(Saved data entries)
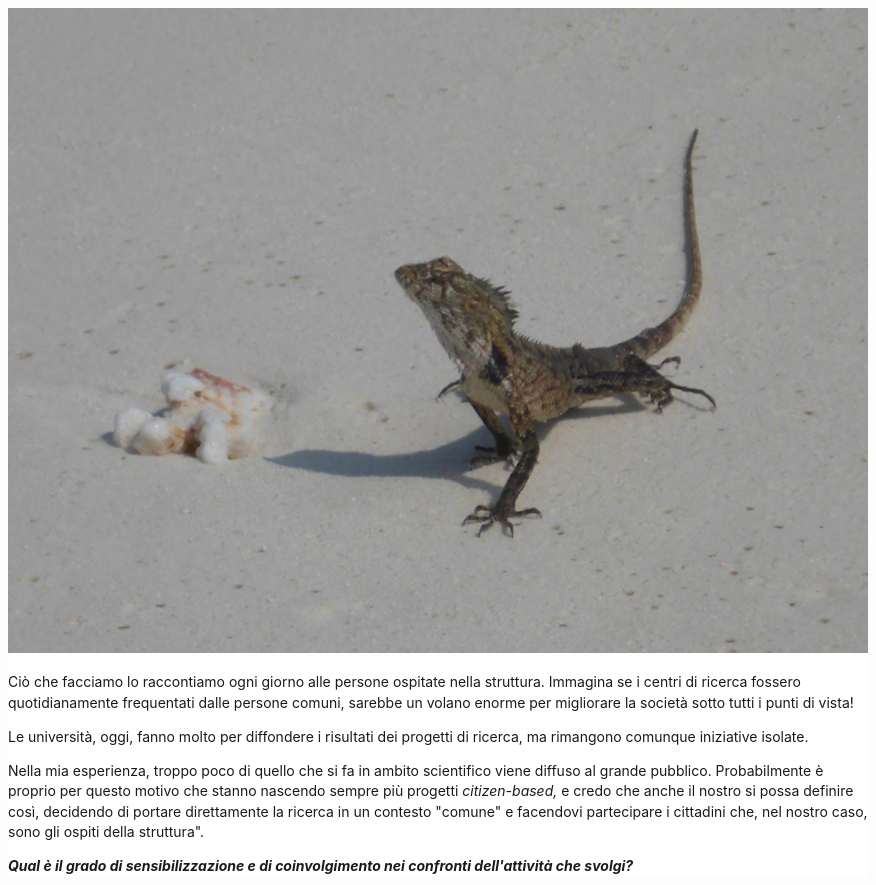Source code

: ![Iguana](./P1030484.jpg)

Ciò che facciamo lo raccontiamo ogni giorno alle persone ospitate nella struttura. Immagina se i centri di ricerca fossero quotidianamente frequentati dalle persone comuni, sarebbe un volano enorme per migliorare la società sotto tutti i punti di vista!

Le università, oggi, fanno molto per diffondere i risultati dei progetti di ricerca, ma rimangono comunque iniziative isolate.

Nella mia esperienza, troppo poco di quello che si fa in ambito scientifico viene diffuso al grande pubblico. Probabilmente è proprio per questo motivo che stanno nascendo sempre più progetti *citizen-based,* e credo che anche il nostro si possa definire così, decidendo di portare direttamente la ricerca in un contesto "comune" e facendovi partecipare i cittadini che, nel nostro caso, sono gli ospiti della struttura".

***Qual è il grado di sensibilizzazione e di coinvolgimento nei confronti dell'attività che svolgi?***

* _Job_
Format the data above as a numbered list with one entry per line, skipping blank lines and leaving out the pictures.

* _Solved exercise_
1. Source code
2. : ![Iguana](./P1030484.jpg)
3. Ciò che facciamo lo raccontiamo ogni giorno alle persone ospitate nella struttura. Immagina se i centri di ricerca fossero quotidianamente frequentati dalle persone comuni, sarebbe un volano enorme per migliorare la società sotto tutti i punti di vista!
4. Le università, oggi, fanno molto per diffondere i risultati dei progetti di ricerca, ma rimangono comunque iniziative isolate.
5. Nella mia esperienza, troppo poco di quello che si fa in ambito scientifico viene diffuso al grande pubblico. Probabilmente è proprio per questo motivo che stanno nascendo sempre più progetti *citizen-based,* e credo che anche il nostro si possa definire così, decidendo di portare direttamente la ricerca in un contesto "comune" e facendovi partecipare i cittadini che, nel nostro caso, sono gli ospiti della struttura".
6. ***Qual è il grado di sensibilizzazione e di coinvolgimento nei confronti dell'attività che svolgi?***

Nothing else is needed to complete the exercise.